Dr. Tawagi: We have not really discussed non-clear cell RCC yet. Is there anything you are excited about in this area? I know we have seen some data in the past year, and there is an abstract or two on Saturday as well.

Dr. Barragan-Carrillo: Before we move on, I will take the opportunity to give my biased opinion. In the future, I am very excited about microbiome-based interventions. From a global perspective, these could be cost-effective and demonstrate very low toxicity.

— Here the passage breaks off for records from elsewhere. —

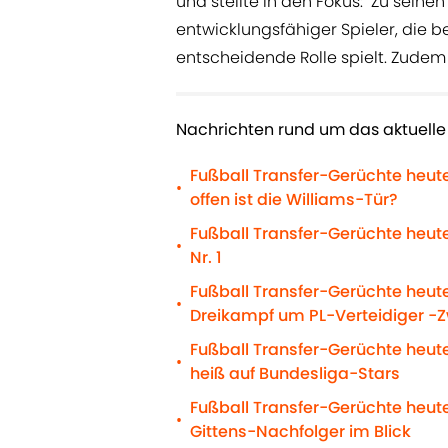
und stellte in den Fokus: "Zu seine
entwicklungsfähiger Spieler, die 
entscheidende Rolle spielt. Zudem 
Nachrichten rund um das aktuelle
Fußball Transfer-Gerüchte heut
•
offen ist die Williams-Tür?
Fußball Transfer-Gerüchte heute
•
Nr. 1
Fußball Transfer-Gerüchte heut
•
Dreikampf um PL-Verteidiger -
Fußball Transfer-Gerüchte heute
•
heiß auf Bundesliga-Stars
Fußball Transfer-Gerüchte heut
•
Gittens-Nachfolger im Blick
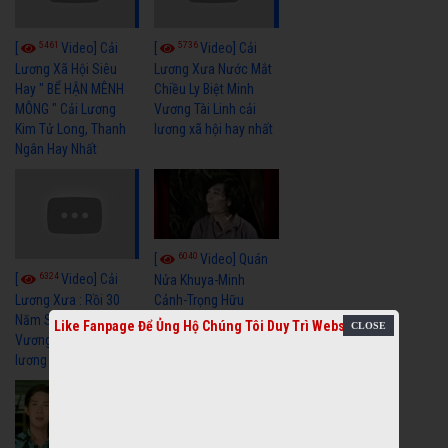
5461
5736
[
Video] Cải
[
Video] Cải
Lương Xã Hội Siêu
Lương Xưa Nước Mắt
Hay " BỂ HẬN MÊNH
Chiều Ly Biệt Minh
MÔNG " Cải Lương
Vương Tài Linh cải
Kim Tử Long, Thanh
lương xã hội hay nhất
Ngân Hay Nhất
6040
[
Video] Quán
6324
[
Video] Cải
Nửa Khuya-Minh
Cảnh-Trọng Hữu
Lương Xưa : Rồi 30
Năm Sau - Minh
Like Fanpage Để Ủng Hộ Chúng Tôi Duy Trì Website
Vương Lệ Thủy | cải
lương xã hội hay nhất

I am aware that the information we currently have comes from early phase one trials with 30 to 50 patients, but based on what we learned from the trial presented at ESMO, I think microbiome-based interventions are an interesting approach. This could be replicated on a global scale without increasing toxicity. That being said, the early data is promising, and I am excited about the potential.

Now, returning to non-clear cell RCC, this is a field that is evolving, but it is still very heterogeneous. Some important efforts have been made, for example, with the SUNNIFORECAST trial presented at ASCO, which compared the combination of nivolumab and ipilimumab to TKIs like cabozantinib. This combination showed some significant activity. However, I am cautiously optimistic, as the endpoint showed an improvement in overall survival at 12 months, but we still need stronger data. We also have promising data with TKI combinations, such as LEN-PEMBRO and NIVO-CAVO. I believe we are making progress, but there is still more work to be done. The PAPMET trial will likely provide answers to many of the lingering questions.

Dr. Maughan: I hope so as well. But I must say that it has been exciting to witness the increasing focus on research in non-clear cell RCC. Before I started as an oncologist, trials like ASPEN and ESPN included all non-clear cell cancers and reported on the data in aggregate. Now, we are starting to see trials focused on specific disease histologies. These trials may still include patients with all non-clear cell histologies, but they report data in a much more specific manner, like the Keynote trial with pembrolizumab monotherapy or KEYNOTE-B61, which included a variety of histologies but reported results specific to each disease type. At this meeting, we also have an abstract on FH-deficient disease. This is very exciting because it is through these specific trials that we can move the needle for patients who desperately need progress, rather than assuming that what works for clear cell RCC will work for chromophobe RCC or renal medullary carcinoma.

Dr. Tawagi: Absolutely. I like the plug for papillary cancer as we wrap up.